L’accord ne dit pas quel rôle joueront les diverses incitations gouvernementales dans le calcul de l’assiette fiscale. Par exemple, le Royaume-Uni accorde des subventions fiscales pour la recherche et le développement et de nombreux autres types de dépenses. Cela réduit les bénéfices imposables et peut être utilisé pour attirer les investissements des entreprises et saper l’assiette fiscale d’un autre pays. Un accord serait donc nécessaire sur la question de savoir si l’assiette fiscale est le bénéfice avant ou après diverses incitations fiscales.
Esquives astucieuses
Les règles actuelles d’imposition des sociétés facilitent l’évasion fiscale. Par exemple, ils supposent que chaque filiale d’une entreprise est un assujetti indépendant. Ainsi, si Google a 500 filiales, chacune est considérée comme une unité imposable indépendante.

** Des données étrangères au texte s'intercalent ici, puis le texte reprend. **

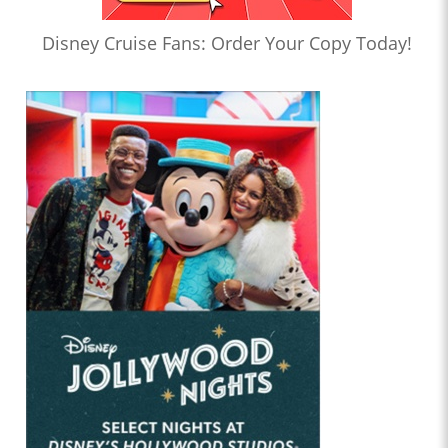
Disney Cruise Fans: Order Your Copy Today!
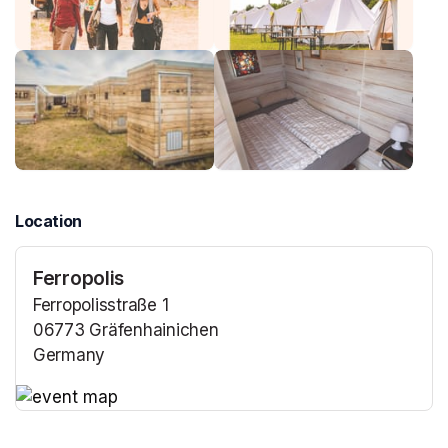
Location
Ferropolis
Ferropolisstraße 1
06773 Gräfenhainichen
Germany
(opens in a new tab)
(opens in a new tab)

Cela les incite à réduire les impôts en transférant les bénéfices par le biais de transactions intragroupe vers des juridictions à fiscalité faible ou nulle. L’accord du G7 ne semble pas annuler le transfert de bénéfices, bien qu’il parle d’allouer 20 % de tout bénéfice au-dessus de la marge de 10 % aux pays où les multinationales opèrent. Une formule de répartition serait nécessaire.
Une autre approche traiterait Google, quel que soit le nombre de filiales, comme une seule entreprise intégrée. Après tout, il n’a qu’un seul conseil d’administration, un seul cours de bourse, un seul logo et une seule stratégie commerciale et les transactions intragroupe ne changent rien à sa réalité économique sous-jacente.
Selon cette approche, les bénéfices globaux de Google seraient consolidés et alloués à chaque pays de ses opérations selon une formule de répartition. Une telle approche est favorisée par l’UE et dispose d’une capacité considérable pour contrôler le transfert des bénéfices vers des juridictions à fiscalité faible ou nulle.
Les pays du G7 espèrent en inscrire d’autres. L’accord sera donc discuté lors de la réunion des ministres des Finances du G20 le mois prochain. Après cela, l’OCDE pourrait être invitée à développer des détails, suivis de l’approbation des parlements des pays concernés.
Cela pourrait prendre plusieurs années – et cela laisserait toujours sans solution le problème urgent de l’évasion fiscale par les fiducies et les élites riches.